Nel caso di specie il ricorrente agisce per ottenere il pagamento della pensione di inabilità ex art. 12 L. 118/1971, con decorrenza dal mese di gennaio 2016, per cui avrebbe dovuto provare, in primo luogo, di avere presentato la relativa domanda all’INPS, in ossequio al principio di cui all’art. 7 L. n. 533/19 73 (Disciplina delle controversie individuali di lavoro e delle controversie in materia di previdenza e di assistenza) che dispone: “ In materia di previdenza e di assistenza obbligatorie, la richiesta all’istituto assicuratore si intende respinta, a tutti gli effetti di legge, quando siano trascorsi 120 giorni dalla data della presentazione, senza che l’istituto si sia pronunciato”.

A tale norma è evidentemente sotteso l’interesse pubblico “ad una sollecita e meno costosa definizione di determinate controversie” – Cass., Sez. U., 5 agosto 1994, n. 7269 – che impone alla parte privata di compulsare ante causam l’ente erogatore.

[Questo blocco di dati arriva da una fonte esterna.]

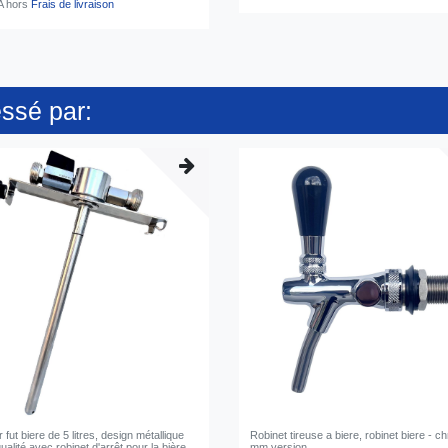
A
hors
Frais de livraison
essé par:
 fut biere de 5 litres, design métallique
Robinet tireuse a biere, robinet biere - c
ualité avec robinet d'arrêt pour la bière
mm version.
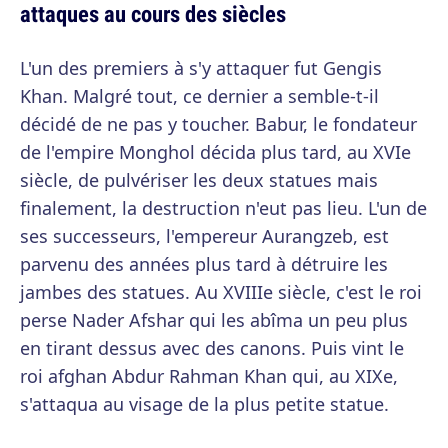
attaques au cours des siècles
L'un des premiers à s'y attaquer fut Gengis
Khan. Malgré tout, ce dernier a semble-t-il
décidé de ne pas y toucher. Babur, le fondateur
de l'empire Monghol décida plus tard, au XVIe
siècle, de pulvériser les deux statues mais
finalement, la destruction n'eut pas lieu. L'un de
ses successeurs, l'empereur Aurangzeb, est
parvenu des années plus tard à détruire les
jambes des statues. Au XVIIIe siècle, c'est le roi
perse Nader Afshar qui les abîma un peu plus
en tirant dessus avec des canons. Puis vint le
roi afghan Abdur Rahman Khan qui, au XIXe,
s'attaqua au visage de la plus petite statue.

Le prestazioni previdenziali ed assistenziali non vengono erogate “d’ufficio” dall’Ente, ma soltanto se l’interessato/assicurato abbia presentato l’apposita domanda che è necessaria non solo sotto il profilo sostanziale affinché il diritto possa essere riconosciuto, ma anche sotto il profilo processuale in quanto la tesi della generale indispensabilità dell’istanza amministrativa in relazione a tutte le controversie di cui all’art. 442 c.p.c. è assolutamente prevalente nella giurisprudenza di legittimità.

Inoltre il ricorrente avrebbe dovuto provare la sussistenza degli altri requisiti socio-economici previsti dalla legge 118 per accedere alla prestazione in parola, in particolare il requisito reddituale relativamente a tutti gli anni dal 2016 ad oggi.

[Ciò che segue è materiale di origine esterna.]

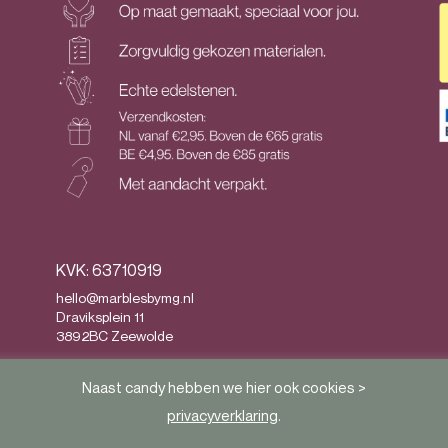
KVK: 63710919
hello@marblesbymg.nl
Draviksplein 11
3892BC Zeewolde
Privacy
&
Algemene voorwaarden
Naast candy hebben we hier ook cookies >
privacyverklaring
.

Non risulta provato che il beneficiario nel 2016 inviava la domanda all’Istituto convenuto, conseguentemente è corretto l’operato dello stesso che ha riconosciuto il diritto a beneficiare della pensione di inabilità a decorrere da gennaio 2019.

Eguali considerazioni per quanto riguarda il mancato pagamento della prestazione in relazione all’anno 2020, poiché l’onere di provare la sussistenza del requisito reddituale anche in tale anno gravava sul ricorrente e non sull’Inps.

Ciò detto, viene precisato che l’istituto giuridico denominato “cessazione della materia del contendere” è stato creato al fine di dare una soluzione concreta ai casi in cui, per sopraggiunte situazioni di fatto nel corso del processo, sia inutile la prosecuzione del processo stesso perché la situazione del contendere è stata risolta.

E’, quindi, un’ipotesi di estinzione del giudizio, creata dalla prassi giurisprudenziale, causata da: a) rinuncia all’azione; b) rinuncia alla pretesa sostanziale; c) venire meno dell’interesse delle parti alla sua naturale definizione.

Presuppone, dunque, che la situazione sostanziale nuova (o quanto meno diversa) da quella presente al momento dell’introduzione del processo, “soddisfi” l’attore rendendo inutile la sua azione volta ad ottenere un risultato utile, giuridicamente apprezzabile e non conseguibile senza l’intervento del giudice.

L’accertamento, inoltre, deve essere condotto avendo riguardo all’azione proposta e alle difese svolte dal convenuto (Cass. 2567/2007).

Ebbene, alla luce dell’avvenuto pagamento in favore del ricorrente di quanto invocato, a decorrere dal gennaio 2019, viene dichiarata la sopravvenuta cessazione della materia del contendere.

Il contrasto sulla regolamentazione delle spese processuali viene risolto in base al criterio della cd soccombenza virtuale.

In virtù di tale principio, il Giudice regola le spese in base alla normale probabilità di accoglimento della pretesa di parten attrice, fondando la propria valutazione su criteri di verosimiglianza, o su un’indagine sommaria di delibazione del merito, condotta in astratto, ipotizzando quello che sarebbe potuto essere l’esito del giudizio qualora fosse proseguito.

E’ pacifico tra le parti che la domanda amministrativa per ottenere il pagamento è stata presentata a dicembre 2018, purtuttavia la prestazione è stata liquidata solo a giugno del 2021 dopo la notifica del ricorso introduttivo del presente giudizio.

Il ritardo con cui si è concluso il procedimento amministrativo è addebitabile al solo comportamento negligente dell’Ente e, dunque, ne viene dichiarata la soccombenza virtuale ai fini dell’accollo delle spese di lite.